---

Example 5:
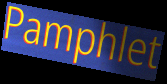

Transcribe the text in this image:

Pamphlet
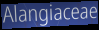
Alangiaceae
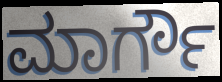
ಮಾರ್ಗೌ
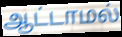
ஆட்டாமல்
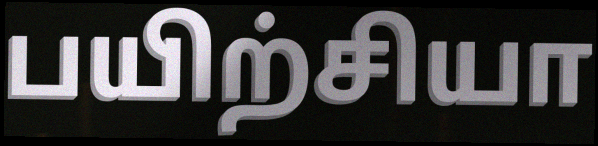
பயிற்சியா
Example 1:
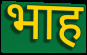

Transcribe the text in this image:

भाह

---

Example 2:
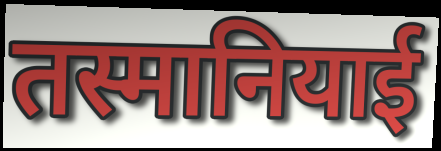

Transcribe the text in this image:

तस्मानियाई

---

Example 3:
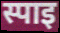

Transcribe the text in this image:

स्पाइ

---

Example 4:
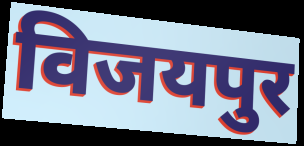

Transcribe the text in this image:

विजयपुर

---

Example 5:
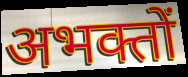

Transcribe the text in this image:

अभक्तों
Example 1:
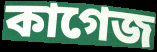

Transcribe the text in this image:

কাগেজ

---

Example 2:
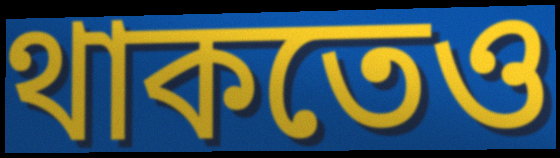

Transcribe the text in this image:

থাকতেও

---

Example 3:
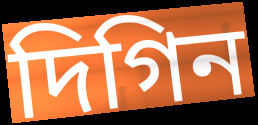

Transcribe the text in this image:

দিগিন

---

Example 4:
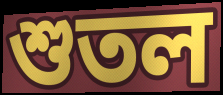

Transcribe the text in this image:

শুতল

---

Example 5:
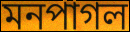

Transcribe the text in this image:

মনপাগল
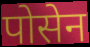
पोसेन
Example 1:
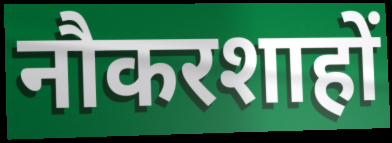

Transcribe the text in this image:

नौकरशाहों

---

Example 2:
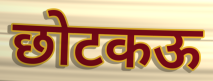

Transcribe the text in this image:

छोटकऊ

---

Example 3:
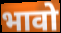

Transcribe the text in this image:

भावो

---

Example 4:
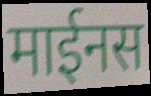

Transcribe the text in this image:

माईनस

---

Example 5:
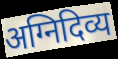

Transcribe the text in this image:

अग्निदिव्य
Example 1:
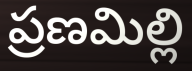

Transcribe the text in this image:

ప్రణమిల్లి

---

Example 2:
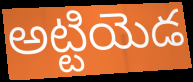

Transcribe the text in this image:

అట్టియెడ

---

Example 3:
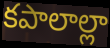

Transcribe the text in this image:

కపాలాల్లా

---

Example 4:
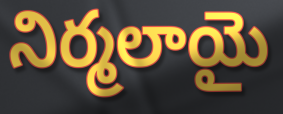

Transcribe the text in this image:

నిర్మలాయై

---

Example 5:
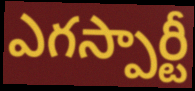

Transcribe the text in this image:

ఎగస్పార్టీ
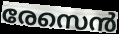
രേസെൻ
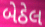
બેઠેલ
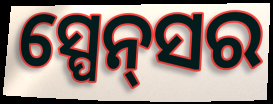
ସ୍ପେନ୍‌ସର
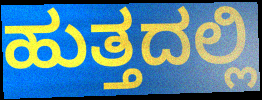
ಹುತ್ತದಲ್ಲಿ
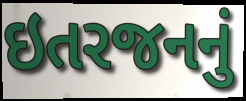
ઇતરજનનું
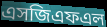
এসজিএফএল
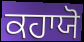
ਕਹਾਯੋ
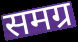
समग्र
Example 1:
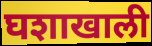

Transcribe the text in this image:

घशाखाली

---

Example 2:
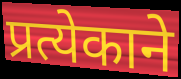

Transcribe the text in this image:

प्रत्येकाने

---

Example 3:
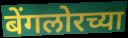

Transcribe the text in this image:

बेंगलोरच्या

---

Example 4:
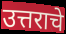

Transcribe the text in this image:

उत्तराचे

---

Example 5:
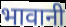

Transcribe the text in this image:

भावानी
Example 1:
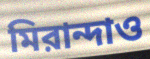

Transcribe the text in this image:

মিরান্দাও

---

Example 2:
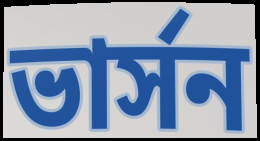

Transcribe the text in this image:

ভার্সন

• Exercise objective: Set down every record above exactly as it stands, but skip the pictures.

• Reply to the task:
---

Example 5:

Transcribe the text in this image:

Pamphlet
Alangiaceae
ಮಾರ್ಗೌ
ஆட்டாமல்
பயிற்சியா
Example 1:

Transcribe the text in this image:

भाह

---

Example 2:

Transcribe the text in this image:

तस्मानियाई

---

Example 3:

Transcribe the text in this image:

स्पाइ

---

Example 4:

Transcribe the text in this image:

विजयपुर

---

Example 5:

Transcribe the text in this image:

अभक्तों
Example 1:

Transcribe the text in this image:

কাগেজ

---

Example 2:

Transcribe the text in this image:

থাকতেও

---

Example 3:

Transcribe the text in this image:

দিগিন

---

Example 4:

Transcribe the text in this image:

শুতল

---

Example 5:

Transcribe the text in this image:

মনপাগল
पोसेन
Example 1:

Transcribe the text in this image:

नौकरशाहों

---

Example 2:

Transcribe the text in this image:

छोटकऊ

---

Example 3:

Transcribe the text in this image:

भावो

---

Example 4:

Transcribe the text in this image:

माईनस

---

Example 5:

Transcribe the text in this image:

अग्निदिव्य
Example 1:

Transcribe the text in this image:

ప్రణమిల్లి

---

Example 2:

Transcribe the text in this image:

అట్టియెడ

---

Example 3:

Transcribe the text in this image:

కపాలాల్లా

---

Example 4:

Transcribe the text in this image:

నిర్మలాయై

---

Example 5:

Transcribe the text in this image:

ఎగస్పార్టీ
രേസെൻ
બેઠેલ
ସ୍ପେନ୍‌ସର
ಹುತ್ತದಲ್ಲಿ
ઇતરજનનું
এসজিএফএল
ਕਹਾਯੋ
समग्र
Example 1:

Transcribe the text in this image:

घशाखाली

---

Example 2:

Transcribe the text in this image:

प्रत्येकाने

---

Example 3:

Transcribe the text in this image:

बेंगलोरच्या

---

Example 4:

Transcribe the text in this image:

उत्तराचे

---

Example 5:

Transcribe the text in this image:

भावानी
Example 1:

Transcribe the text in this image:

মিরান্দাও

---

Example 2:

Transcribe the text in this image:

ভার্সন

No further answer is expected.